Looks like former Mitt Romney fundraiser, Alan Fabian, needs some fundraising himself, and it’s not just to cover the legal costs of his impending criminal trial. Two firms that represented him in bankruptcy proceedings in Maryland, Hogan & Hartson and Venable, have asked to be removed from Fabian’s case. The cause? Fabian has not paid his legal fees.
Hogan & Hartson attorneys, Mark Gately and Lauren Schultz Colton, who were representing Fabian’s Baltimore-based company called the Centre for Management and Technology, Inc., filed a motion to withdraw from the case on September 10, begging off the representation because “CMAT has not paid its outstanding legal bills for Hogan & Hartson’s representation in this matter.”
Venable attorneys—James Gray, David Rice, Lisa Tancredi, and Mark Maneche—mirrored that motion ten days later. Venable was representing Fabian, his wife Jacqueline Richards-Fabian, and Ocean Quest, an entity in which Fabian was a shareholder. As stated in the firm’s motion to withdraw, “the Fabians, and Ocean Quest defendants in these and other adversary proceedings, as well as in related litigation matters, Venable has accrued substantial unpaid legal fees and costs, many of which are past due by 12 months.”

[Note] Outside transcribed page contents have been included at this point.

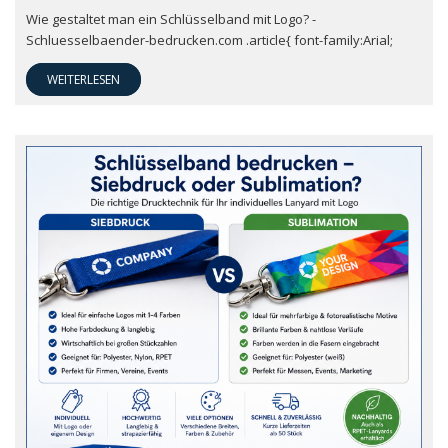
Wie gestaltet man ein Schlüsselband mit Logo? -
Schluesselbaender-bedrucken.com .article{ font-family:Arial;
WEITERLESEN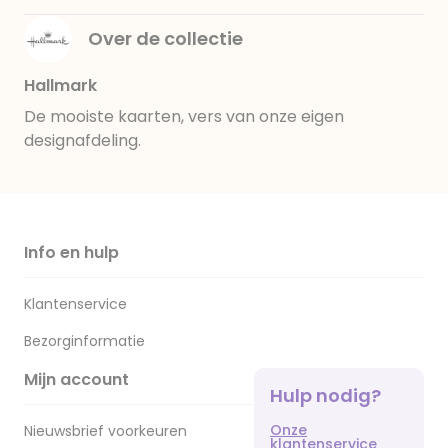
Over de collectie
Hallmark
De mooiste kaarten, vers van onze eigen
designafdeling.
Info en hulp
Klantenservice
Bezorginformatie
Mijn account
Hulp nodig?
Onze
Nieuwsbrief voorkeuren
klantenservice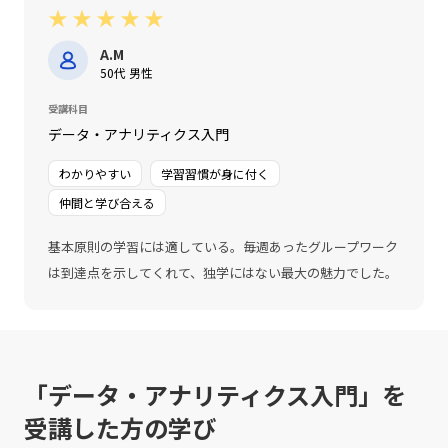
★
★
★
★
★
A.M
50代 男性
受講科目
データ・アナリティクス入門
わかりやすい
学習習慣が身に付く
仲間と学び合える
基本原則の学習には適している。毎週あったグループワーク
は到達点を示してくれて、独学にはない最大の魅力でした。
「データ・アナリティクス入門」を
受講した方の学び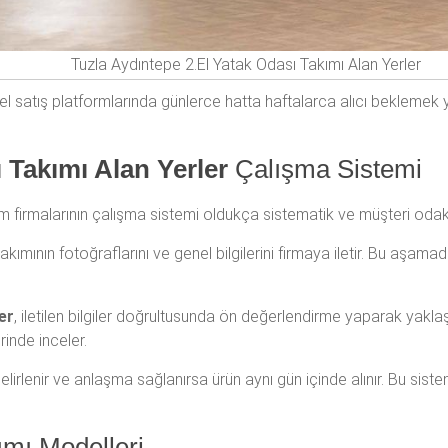
Tuzla Aydıntepe 2.El Yatak Odası Takımı Alan Yerler
l satış platformlarında günlerce hatta haftalarca alıcı beklemek y
 Takımı Alan Yerler
Çalışma Sistemi
ım firmalarının çalışma sistemi oldukça sistematik ve müşteri odakl
akımının fotoğraflarını ve genel bilgilerini firmaya iletir. Bu aşa
er
, iletilen bilgiler doğrultusunda ön değerlendirme yaparak yaklaşık 
inde inceler.
elirlenir ve anlaşma sağlanırsa ürün aynı gün içinde alınır. Bu sis
ımı Modelleri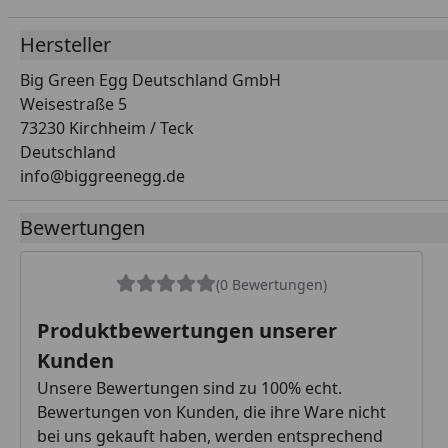
Hersteller
Big Green Egg Deutschland GmbH
Weisestraße 5
73230 Kirchheim / Teck
Deutschland
info@biggreenegg.de
Bewertungen
(0 Bewertungen)
Produktbewertungen unserer
Kunden
Unsere Bewertungen sind zu 100% echt.
Bewertungen von Kunden, die ihre Ware nicht
bei uns gekauft haben, werden entsprechend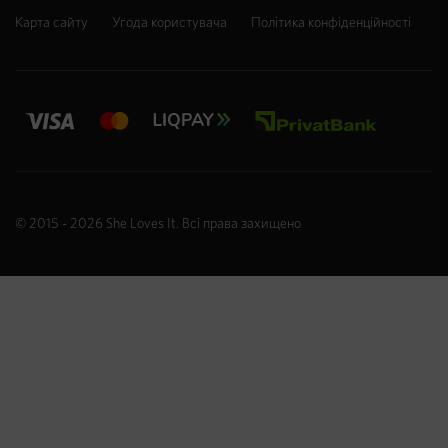
Карта сайту
Угода користувача
Політика конфіденційності
© 2015 - 2026
She Loves It
. Всі права захищено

Both firms reference Fabian’s recent criminal indictment back in August as a reason why they probably won’t get paid any time soon. Once a high-rolling, GOP campaign fundraiser, Fabian been charged with mail fraud, money laundering, bankruptcy fraud, perjury, and obstruction of justice for allegedly defrauding companies out of $32 million, and prosecutors are putting a chokehold on his assets.
Prosecutors and law firms might be trying to get their hands on his money, but GOP campaigns can’t get away from Fabian funds quickly enough. According to this piece in The Hill, not only has Romney ditched the Maryland businessman’s tainted cash, but so has presidential hopeful —pardon me, my wife is calling—Rudy Giuliani.